Gulan Media October 18, 2014 News
Turkey urged to open humanitarian corridor for Kobane
Had the enemy sniper aimed any higher, Marghas Magharen might not have escaped Kobane's inferno.

Like hundreds of other injured Kurdish fighters, the 17-year-old is now recovering in a hospital across the Syrian border with Turkey.

“I was hit in the leg and taken to a field hospital in Kobane. I stayed there for a week and then an ambulance brought me here to get surgery,” Magharen told FRANCE 24’s reporters at the border.

For over a month, Kurdish forces in the city of Kobane have fought off a bloody offensive by members of the so-called Islamic State group.

Outgunned and outnumbered, the fighters of the People's Protection Units (YPG) have defied the odds to defend the Syrian border city, which has been all but surrounded by the heavily armed jihadists.

Hundreds of thousands of Kurdish civilians have already fled to neighbouring Turkey, but for the fighters left behind there is now only one route left across the border.

So far, ambulances have been using this road to rush wounded fighters from Kobane to the nearest Turkish hospital.

But doctors say more lives could be saved if Turkish medical volunteers were allowed to cross the border and tend to the injured inside Kobane.

“We've got teams of volunteers ready to go to Kobane if a humanitarian corridor opens up,” says Fikret Cala, a first-aid worker.

Yet, despite mounting international pressure, the government in Ankara has refused to open its border with Syria.

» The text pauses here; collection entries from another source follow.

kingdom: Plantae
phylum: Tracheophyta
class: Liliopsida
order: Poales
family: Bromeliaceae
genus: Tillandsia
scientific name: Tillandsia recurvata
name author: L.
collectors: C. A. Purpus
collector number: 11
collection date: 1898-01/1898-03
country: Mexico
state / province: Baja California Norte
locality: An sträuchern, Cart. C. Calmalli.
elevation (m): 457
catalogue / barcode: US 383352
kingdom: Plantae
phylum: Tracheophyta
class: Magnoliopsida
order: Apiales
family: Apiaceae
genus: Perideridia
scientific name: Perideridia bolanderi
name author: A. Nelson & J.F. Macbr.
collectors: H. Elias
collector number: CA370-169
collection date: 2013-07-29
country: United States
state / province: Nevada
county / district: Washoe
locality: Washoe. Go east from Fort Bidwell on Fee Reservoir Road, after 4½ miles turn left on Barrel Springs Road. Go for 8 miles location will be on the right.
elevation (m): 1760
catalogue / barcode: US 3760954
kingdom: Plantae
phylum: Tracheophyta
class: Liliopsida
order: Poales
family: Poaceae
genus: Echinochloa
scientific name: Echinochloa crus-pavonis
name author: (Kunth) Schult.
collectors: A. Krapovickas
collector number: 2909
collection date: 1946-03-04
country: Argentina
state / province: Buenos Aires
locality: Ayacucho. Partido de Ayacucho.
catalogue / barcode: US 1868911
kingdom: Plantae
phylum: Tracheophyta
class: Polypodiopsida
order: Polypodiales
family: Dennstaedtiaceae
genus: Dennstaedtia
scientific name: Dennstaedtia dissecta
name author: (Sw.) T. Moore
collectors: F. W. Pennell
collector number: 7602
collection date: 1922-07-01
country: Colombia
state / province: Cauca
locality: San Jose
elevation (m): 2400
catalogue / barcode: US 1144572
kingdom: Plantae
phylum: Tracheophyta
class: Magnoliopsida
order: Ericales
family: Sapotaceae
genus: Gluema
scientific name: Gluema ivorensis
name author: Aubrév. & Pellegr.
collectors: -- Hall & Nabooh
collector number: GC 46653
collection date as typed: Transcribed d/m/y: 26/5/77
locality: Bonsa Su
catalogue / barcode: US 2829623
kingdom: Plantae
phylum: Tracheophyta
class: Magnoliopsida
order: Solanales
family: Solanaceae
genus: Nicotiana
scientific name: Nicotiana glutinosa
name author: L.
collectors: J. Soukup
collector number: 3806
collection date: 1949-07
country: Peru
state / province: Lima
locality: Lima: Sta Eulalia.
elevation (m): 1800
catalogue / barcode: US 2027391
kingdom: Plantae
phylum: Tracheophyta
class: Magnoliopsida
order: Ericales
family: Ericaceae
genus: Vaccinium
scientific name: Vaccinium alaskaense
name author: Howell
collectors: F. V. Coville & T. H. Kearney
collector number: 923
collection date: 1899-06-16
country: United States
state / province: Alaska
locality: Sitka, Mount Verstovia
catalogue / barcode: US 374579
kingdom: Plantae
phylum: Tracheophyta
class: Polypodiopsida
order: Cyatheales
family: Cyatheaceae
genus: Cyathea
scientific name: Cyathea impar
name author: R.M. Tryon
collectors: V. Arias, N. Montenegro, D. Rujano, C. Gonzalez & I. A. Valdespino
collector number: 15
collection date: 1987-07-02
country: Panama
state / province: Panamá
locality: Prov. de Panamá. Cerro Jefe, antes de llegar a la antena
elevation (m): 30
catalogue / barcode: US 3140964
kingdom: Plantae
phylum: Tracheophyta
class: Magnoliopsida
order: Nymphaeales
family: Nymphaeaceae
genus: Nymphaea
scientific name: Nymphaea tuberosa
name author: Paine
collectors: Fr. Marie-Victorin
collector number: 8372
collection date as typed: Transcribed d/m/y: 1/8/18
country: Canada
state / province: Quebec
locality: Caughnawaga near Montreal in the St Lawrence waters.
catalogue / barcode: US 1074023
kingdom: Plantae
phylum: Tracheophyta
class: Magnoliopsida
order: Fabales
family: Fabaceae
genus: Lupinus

Turkey, which has a large Kurdish population, is deeply suspicious of attempts to create an autonomous Kurdish entity in Syria.

As a result, Turkish tanks have sat idle along the border, refusing to intervene in support of Kobane.

Meanwhile, over at the hospital, Magharen is itching to return to battle as soon as he gets rid of his crutches.

But that is another thing Turkey is unlikely to allow.